The philosophical discussion on conspiracy theory has to a large extent centered around the question of whether or not conspiracy theories are justified to believe in, and whether or not we may prima facie dismiss such beliefs as irrational. Empirical research has suggested that most people believe at least one conspiracy theory. As I have argued, such results beg for an explanation as to what separates rational from non-rational conspiracy belief. I have considered three strategies to this end: the objectivist, the subjectivist under risk and the subjectivist under uncertainty. I have argued that the objectivist framework in its most developed form faces a dilemma: it either grossly overestimate the probabilities of intrinsic failure or provides no guidance as to the viability of a given conspiracy theory. The subjectivist under risk may not be able to provide the necessary probability estimation and quantitative utility assessments. In which case an alternative—or as a compliment to these accounts—I have developed an account of subjectivism under uncertainty about probabilities given non-epistemic utilities. In this model I consider two sources of non-epistemic value, puzzle hunt and social power, showing that whether conspiracy belief is rational depends not only on the type of non-epistemic value, but also on the given decision rule used. Importantly, there are several standard decision rules that do not require any quantitative utility assessments.

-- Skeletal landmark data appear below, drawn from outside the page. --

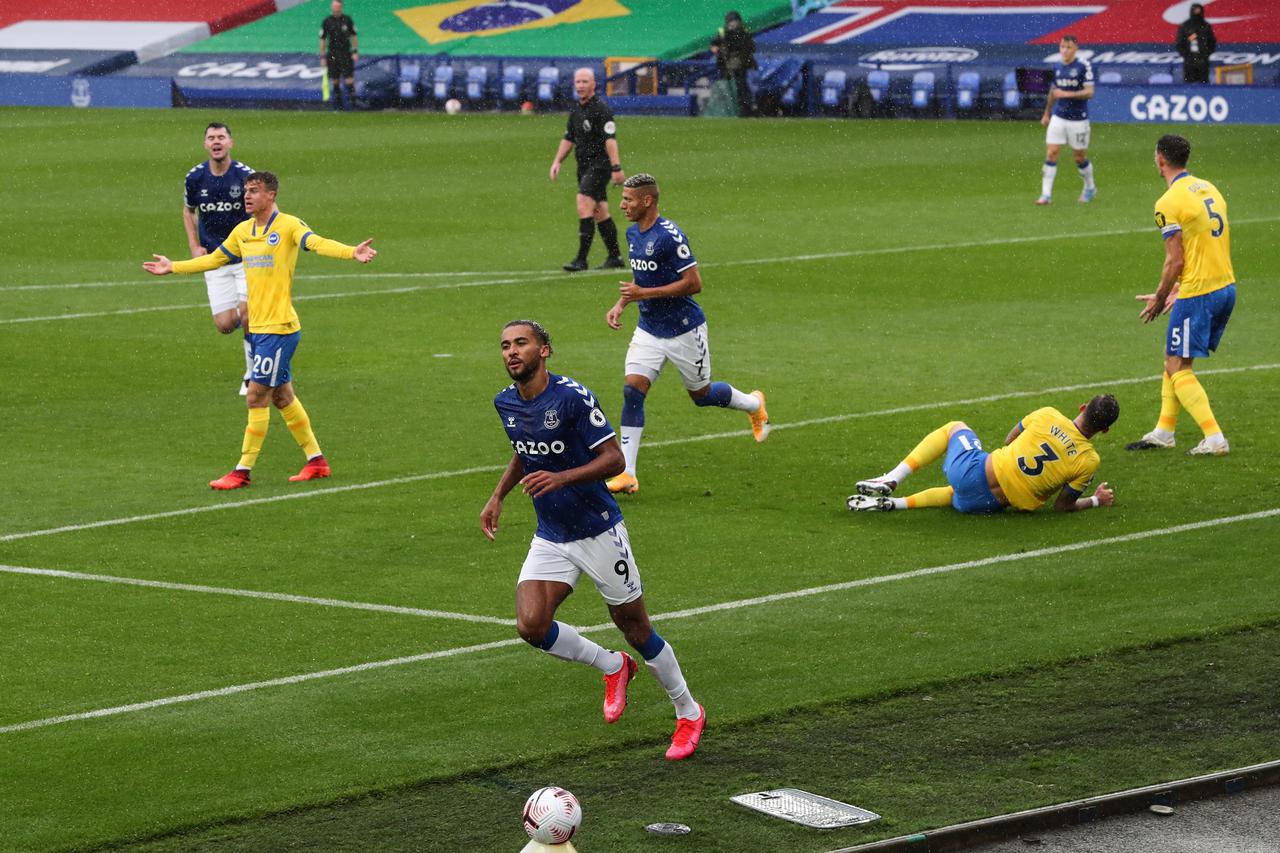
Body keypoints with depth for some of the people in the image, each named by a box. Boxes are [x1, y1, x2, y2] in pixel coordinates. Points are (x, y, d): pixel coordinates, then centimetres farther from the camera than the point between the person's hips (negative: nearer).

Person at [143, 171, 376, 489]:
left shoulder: (288, 226, -10)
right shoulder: (243, 231, 12)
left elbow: (318, 243, -27)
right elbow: (214, 259, 27)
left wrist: (353, 253, -46)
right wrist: (173, 267, 33)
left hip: (279, 328, -8)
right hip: (257, 328, 8)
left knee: (257, 396, -6)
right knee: (282, 396, 13)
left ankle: (243, 471, 0)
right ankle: (316, 460, 22)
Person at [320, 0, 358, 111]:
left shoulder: (347, 20, 2)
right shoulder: (327, 21, 2)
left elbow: (353, 36, 8)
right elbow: (322, 40, 5)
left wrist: (355, 52, 0)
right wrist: (322, 57, 2)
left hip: (346, 53, -1)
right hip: (332, 54, 1)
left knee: (349, 78, -9)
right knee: (335, 80, 4)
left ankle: (351, 100, -6)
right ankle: (338, 103, 12)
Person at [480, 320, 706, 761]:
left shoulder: (572, 397, -19)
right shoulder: (505, 403, 2)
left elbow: (614, 459, -19)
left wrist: (562, 478, -32)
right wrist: (498, 496, 11)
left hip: (599, 530, -6)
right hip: (550, 538, 6)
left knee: (635, 629, 3)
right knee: (531, 625, -14)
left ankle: (689, 712, 25)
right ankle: (613, 666, 14)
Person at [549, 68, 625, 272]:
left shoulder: (600, 108, -13)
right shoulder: (575, 109, 13)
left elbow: (610, 139, -19)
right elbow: (569, 138, 22)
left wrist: (616, 167, -24)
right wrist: (557, 161, 12)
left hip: (599, 165, -9)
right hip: (584, 166, 9)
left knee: (584, 208, -17)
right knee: (600, 213, 12)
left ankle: (581, 259, -18)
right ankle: (615, 257, 19)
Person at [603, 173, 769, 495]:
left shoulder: (669, 236, -23)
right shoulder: (633, 234, 5)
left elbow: (693, 283, -23)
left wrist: (644, 294, -24)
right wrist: (620, 305, 6)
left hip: (684, 330, -7)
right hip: (648, 330, 7)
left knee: (701, 395, 11)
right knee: (632, 391, -10)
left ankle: (754, 404, 43)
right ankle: (627, 474, -12)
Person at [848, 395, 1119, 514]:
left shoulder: (1048, 416, -8)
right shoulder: (1089, 461, -10)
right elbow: (1063, 506, 0)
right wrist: (1096, 501, 18)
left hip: (972, 471, -1)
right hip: (988, 504, 1)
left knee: (954, 427, 31)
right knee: (954, 495, 39)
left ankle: (892, 479, 17)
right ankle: (893, 503, 16)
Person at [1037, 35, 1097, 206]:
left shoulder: (1083, 66, -9)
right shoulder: (1057, 68, 7)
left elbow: (1089, 92, -14)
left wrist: (1066, 94, -21)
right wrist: (1047, 113, 27)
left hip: (1078, 119, -4)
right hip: (1058, 118, 4)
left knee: (1080, 158, 6)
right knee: (1051, 153, -6)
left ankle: (1090, 188, 31)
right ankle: (1046, 194, -4)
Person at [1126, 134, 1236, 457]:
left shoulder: (1169, 203, -14)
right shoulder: (1208, 189, 12)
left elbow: (1175, 261, -16)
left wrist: (1160, 298, -2)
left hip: (1197, 294, -9)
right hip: (1225, 286, 9)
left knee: (1178, 368, -1)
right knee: (1174, 360, 19)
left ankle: (1215, 439, -10)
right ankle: (1164, 432, 23)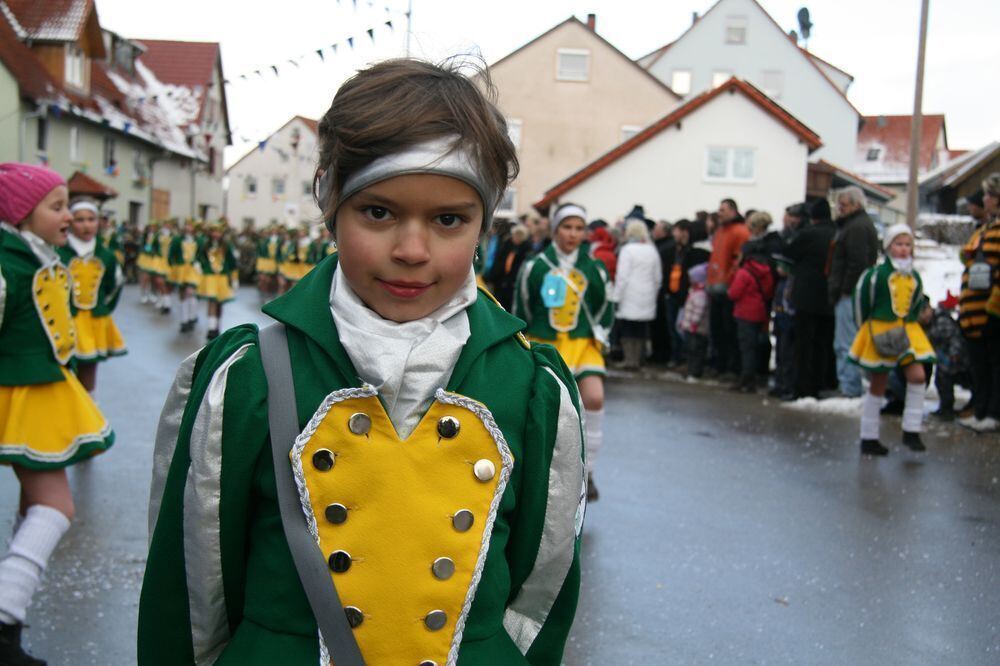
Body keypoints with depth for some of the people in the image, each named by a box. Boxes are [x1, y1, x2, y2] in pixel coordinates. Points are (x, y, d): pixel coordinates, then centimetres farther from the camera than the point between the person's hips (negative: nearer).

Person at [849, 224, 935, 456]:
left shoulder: (914, 277, 5)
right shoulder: (877, 274, -13)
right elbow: (861, 300, -5)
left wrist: (908, 325, 11)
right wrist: (867, 327, 1)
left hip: (907, 332, 5)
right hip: (880, 333, -5)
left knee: (917, 376, -13)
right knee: (877, 386, 3)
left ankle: (912, 430, -1)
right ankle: (869, 439, 15)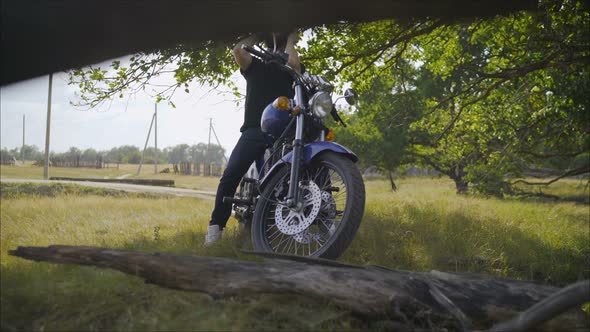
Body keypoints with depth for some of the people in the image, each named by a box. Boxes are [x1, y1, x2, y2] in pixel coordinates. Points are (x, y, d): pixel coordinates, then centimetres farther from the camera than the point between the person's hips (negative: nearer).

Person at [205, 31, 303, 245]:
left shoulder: (291, 69, 21)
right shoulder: (255, 65, 24)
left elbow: (293, 63, -5)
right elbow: (238, 50, 2)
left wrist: (291, 39, 13)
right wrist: (258, 36, 17)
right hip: (254, 129, 1)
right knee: (231, 174, -18)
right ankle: (216, 224, -12)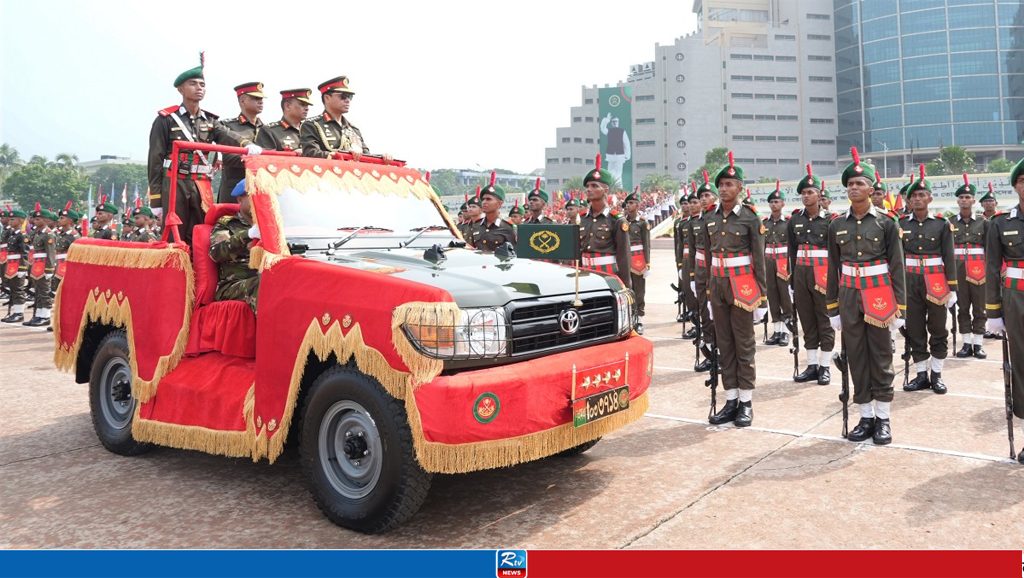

Of course, there may exist many more non-epistemic utilities. But my account as it stands, I believe, is an important addition to the conspiracy theory literature in that it, without excluding the epistemic importance of these beliefs, highlights the social aspects of conspiracy theories. The epistemic discussion is one important part of understanding conspiracy theories. But conspiracy theories are infamously moving targets, which makes it difficult to exclusively understand belief in them from an objectivist point of view. This account has argued that much research identifies conspiracy theories as a social phenomenon, which calls for an account that looks at the inherently social cognitive dimension of the decision-making process in the beliefs we hold, especially when facts about the world are not readily available. Utilizing the well-established philosophical tools of decision theory to conspiracy theory theory (the academic study of conspiracy theory), I believe, may provide helpful nuance to the research and frameworks going forward. Finally, while the account developed here has a distinctive descriptive flavor, it is not without normative import of which the details require a lengthy discussion, which is best left for another paper.